# [DATA FOR THIS TASK]
○ ○ ○ ○
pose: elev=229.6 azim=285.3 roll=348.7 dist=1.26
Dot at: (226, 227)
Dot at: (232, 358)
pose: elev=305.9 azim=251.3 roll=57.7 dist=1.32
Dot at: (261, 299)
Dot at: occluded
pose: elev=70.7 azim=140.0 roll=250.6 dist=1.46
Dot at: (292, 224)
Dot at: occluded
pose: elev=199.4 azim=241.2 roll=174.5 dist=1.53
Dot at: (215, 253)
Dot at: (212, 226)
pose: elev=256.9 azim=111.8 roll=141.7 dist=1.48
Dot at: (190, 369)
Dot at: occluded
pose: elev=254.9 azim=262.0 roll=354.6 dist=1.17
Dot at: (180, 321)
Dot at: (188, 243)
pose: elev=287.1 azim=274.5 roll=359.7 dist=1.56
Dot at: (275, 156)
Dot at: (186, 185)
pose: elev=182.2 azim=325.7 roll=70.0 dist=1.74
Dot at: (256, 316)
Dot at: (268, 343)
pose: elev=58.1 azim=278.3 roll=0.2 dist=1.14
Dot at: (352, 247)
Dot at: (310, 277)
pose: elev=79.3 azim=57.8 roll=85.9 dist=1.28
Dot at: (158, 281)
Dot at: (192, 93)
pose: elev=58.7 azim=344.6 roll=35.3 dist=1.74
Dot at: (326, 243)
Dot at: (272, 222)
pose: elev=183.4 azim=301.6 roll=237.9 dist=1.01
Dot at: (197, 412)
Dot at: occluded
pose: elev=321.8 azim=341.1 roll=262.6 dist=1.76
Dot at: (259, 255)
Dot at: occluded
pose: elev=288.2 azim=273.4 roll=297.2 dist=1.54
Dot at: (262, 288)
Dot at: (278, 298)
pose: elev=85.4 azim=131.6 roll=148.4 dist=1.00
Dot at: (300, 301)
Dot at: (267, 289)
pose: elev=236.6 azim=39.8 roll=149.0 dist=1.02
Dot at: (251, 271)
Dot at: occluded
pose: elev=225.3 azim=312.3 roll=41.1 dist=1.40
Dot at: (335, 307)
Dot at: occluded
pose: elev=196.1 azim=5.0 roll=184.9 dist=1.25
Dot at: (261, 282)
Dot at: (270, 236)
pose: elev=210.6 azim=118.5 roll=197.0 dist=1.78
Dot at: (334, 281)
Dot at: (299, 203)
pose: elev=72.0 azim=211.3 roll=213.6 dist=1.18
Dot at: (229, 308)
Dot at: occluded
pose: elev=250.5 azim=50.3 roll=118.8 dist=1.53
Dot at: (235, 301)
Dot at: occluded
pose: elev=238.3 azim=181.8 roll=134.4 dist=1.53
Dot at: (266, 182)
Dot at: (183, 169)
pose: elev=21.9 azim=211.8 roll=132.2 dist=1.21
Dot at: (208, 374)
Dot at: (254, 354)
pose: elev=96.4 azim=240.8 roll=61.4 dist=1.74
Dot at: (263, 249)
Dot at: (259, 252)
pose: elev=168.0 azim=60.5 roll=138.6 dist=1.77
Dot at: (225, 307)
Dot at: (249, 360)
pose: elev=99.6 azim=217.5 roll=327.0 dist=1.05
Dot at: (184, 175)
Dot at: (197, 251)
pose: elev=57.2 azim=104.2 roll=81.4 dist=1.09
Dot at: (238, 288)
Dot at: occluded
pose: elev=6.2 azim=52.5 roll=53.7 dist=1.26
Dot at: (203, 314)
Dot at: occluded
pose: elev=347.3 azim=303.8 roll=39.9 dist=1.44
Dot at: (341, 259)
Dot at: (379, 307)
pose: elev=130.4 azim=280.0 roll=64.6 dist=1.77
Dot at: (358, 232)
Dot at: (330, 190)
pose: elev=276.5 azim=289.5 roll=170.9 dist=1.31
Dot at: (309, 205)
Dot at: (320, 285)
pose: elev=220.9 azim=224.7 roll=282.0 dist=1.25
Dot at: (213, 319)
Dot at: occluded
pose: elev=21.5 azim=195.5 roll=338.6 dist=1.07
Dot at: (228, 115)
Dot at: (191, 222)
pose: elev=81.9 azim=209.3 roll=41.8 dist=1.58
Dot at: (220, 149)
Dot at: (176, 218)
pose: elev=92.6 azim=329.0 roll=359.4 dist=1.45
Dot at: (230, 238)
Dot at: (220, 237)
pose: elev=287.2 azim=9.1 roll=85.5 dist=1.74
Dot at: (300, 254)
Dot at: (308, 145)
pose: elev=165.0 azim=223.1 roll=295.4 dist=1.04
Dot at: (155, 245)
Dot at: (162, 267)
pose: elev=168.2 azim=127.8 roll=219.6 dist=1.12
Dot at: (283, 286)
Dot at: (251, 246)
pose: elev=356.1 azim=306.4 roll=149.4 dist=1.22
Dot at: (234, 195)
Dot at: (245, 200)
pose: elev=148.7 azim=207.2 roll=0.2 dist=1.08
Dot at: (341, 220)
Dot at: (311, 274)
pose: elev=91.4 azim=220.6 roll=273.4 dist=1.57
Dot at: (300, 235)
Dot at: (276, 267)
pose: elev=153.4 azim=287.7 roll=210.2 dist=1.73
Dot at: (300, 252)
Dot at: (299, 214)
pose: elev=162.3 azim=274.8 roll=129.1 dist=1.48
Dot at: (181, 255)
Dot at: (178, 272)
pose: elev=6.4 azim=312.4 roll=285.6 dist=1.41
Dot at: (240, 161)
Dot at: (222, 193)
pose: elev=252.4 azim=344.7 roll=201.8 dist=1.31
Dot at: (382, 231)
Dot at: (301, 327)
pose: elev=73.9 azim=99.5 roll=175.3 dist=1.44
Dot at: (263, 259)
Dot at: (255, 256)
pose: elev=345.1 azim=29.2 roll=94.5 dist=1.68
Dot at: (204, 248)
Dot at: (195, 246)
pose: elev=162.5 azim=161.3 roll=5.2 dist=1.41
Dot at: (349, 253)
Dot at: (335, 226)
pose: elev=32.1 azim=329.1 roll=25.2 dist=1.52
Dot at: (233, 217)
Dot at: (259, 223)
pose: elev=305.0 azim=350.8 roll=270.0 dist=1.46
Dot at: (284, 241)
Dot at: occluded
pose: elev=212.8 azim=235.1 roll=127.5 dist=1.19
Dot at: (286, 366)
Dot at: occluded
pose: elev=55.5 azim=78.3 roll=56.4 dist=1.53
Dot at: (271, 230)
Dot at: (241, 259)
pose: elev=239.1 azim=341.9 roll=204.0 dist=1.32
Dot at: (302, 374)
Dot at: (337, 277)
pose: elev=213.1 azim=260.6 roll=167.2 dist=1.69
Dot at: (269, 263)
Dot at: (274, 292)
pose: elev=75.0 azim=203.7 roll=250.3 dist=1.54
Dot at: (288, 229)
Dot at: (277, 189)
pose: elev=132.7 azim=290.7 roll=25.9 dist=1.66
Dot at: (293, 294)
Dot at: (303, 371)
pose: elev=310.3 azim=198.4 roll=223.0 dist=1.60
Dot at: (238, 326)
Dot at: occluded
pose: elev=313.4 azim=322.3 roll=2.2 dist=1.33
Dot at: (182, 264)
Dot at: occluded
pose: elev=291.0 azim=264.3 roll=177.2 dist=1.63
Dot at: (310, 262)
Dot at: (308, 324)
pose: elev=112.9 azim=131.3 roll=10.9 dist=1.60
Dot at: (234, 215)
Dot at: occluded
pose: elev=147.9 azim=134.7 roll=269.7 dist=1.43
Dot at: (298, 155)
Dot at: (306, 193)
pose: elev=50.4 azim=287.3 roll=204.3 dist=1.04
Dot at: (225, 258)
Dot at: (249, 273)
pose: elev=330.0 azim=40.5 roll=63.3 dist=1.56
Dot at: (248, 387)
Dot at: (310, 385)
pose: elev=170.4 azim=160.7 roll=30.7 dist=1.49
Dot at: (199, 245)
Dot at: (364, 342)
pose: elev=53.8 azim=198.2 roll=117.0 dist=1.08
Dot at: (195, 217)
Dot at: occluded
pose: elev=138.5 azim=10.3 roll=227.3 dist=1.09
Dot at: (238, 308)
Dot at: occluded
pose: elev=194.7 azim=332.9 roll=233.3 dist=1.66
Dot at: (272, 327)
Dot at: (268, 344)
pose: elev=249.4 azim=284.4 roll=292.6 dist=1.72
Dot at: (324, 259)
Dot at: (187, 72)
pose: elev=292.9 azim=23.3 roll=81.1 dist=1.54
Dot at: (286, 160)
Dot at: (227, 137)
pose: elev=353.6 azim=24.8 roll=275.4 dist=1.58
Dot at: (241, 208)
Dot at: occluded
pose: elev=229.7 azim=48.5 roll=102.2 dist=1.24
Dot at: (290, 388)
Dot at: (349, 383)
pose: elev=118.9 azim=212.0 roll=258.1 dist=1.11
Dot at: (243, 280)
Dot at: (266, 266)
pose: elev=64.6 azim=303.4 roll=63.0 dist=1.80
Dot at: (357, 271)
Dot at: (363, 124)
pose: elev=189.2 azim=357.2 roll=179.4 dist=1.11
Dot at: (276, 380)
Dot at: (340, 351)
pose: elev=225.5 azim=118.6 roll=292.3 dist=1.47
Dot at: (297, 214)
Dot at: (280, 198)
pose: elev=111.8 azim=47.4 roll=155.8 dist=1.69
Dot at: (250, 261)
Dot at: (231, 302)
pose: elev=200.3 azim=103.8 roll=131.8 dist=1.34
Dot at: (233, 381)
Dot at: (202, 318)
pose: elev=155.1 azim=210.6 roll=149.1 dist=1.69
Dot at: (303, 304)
○ ○ ○ ○
# [STATED EXERCISE]
Copy the listing from the line with "pose: elev=196.1 azim=5.0" up to and including the line with "Dot at: (249, 360)", replacing every "azim" with "azimuth" and leaving everything else unchanged.

# [SOLVED PROBLEM]
pose: elev=196.1 azimuth=5.0 roll=184.9 dist=1.25
Dot at: (261, 282)
Dot at: (270, 236)
pose: elev=210.6 azimuth=118.5 roll=197.0 dist=1.78
Dot at: (334, 281)
Dot at: (299, 203)
pose: elev=72.0 azimuth=211.3 roll=213.6 dist=1.18
Dot at: (229, 308)
Dot at: occluded
pose: elev=250.5 azimuth=50.3 roll=118.8 dist=1.53
Dot at: (235, 301)
Dot at: occluded
pose: elev=238.3 azimuth=181.8 roll=134.4 dist=1.53
Dot at: (266, 182)
Dot at: (183, 169)
pose: elev=21.9 azimuth=211.8 roll=132.2 dist=1.21
Dot at: (208, 374)
Dot at: (254, 354)
pose: elev=96.4 azimuth=240.8 roll=61.4 dist=1.74
Dot at: (263, 249)
Dot at: (259, 252)
pose: elev=168.0 azimuth=60.5 roll=138.6 dist=1.77
Dot at: (225, 307)
Dot at: (249, 360)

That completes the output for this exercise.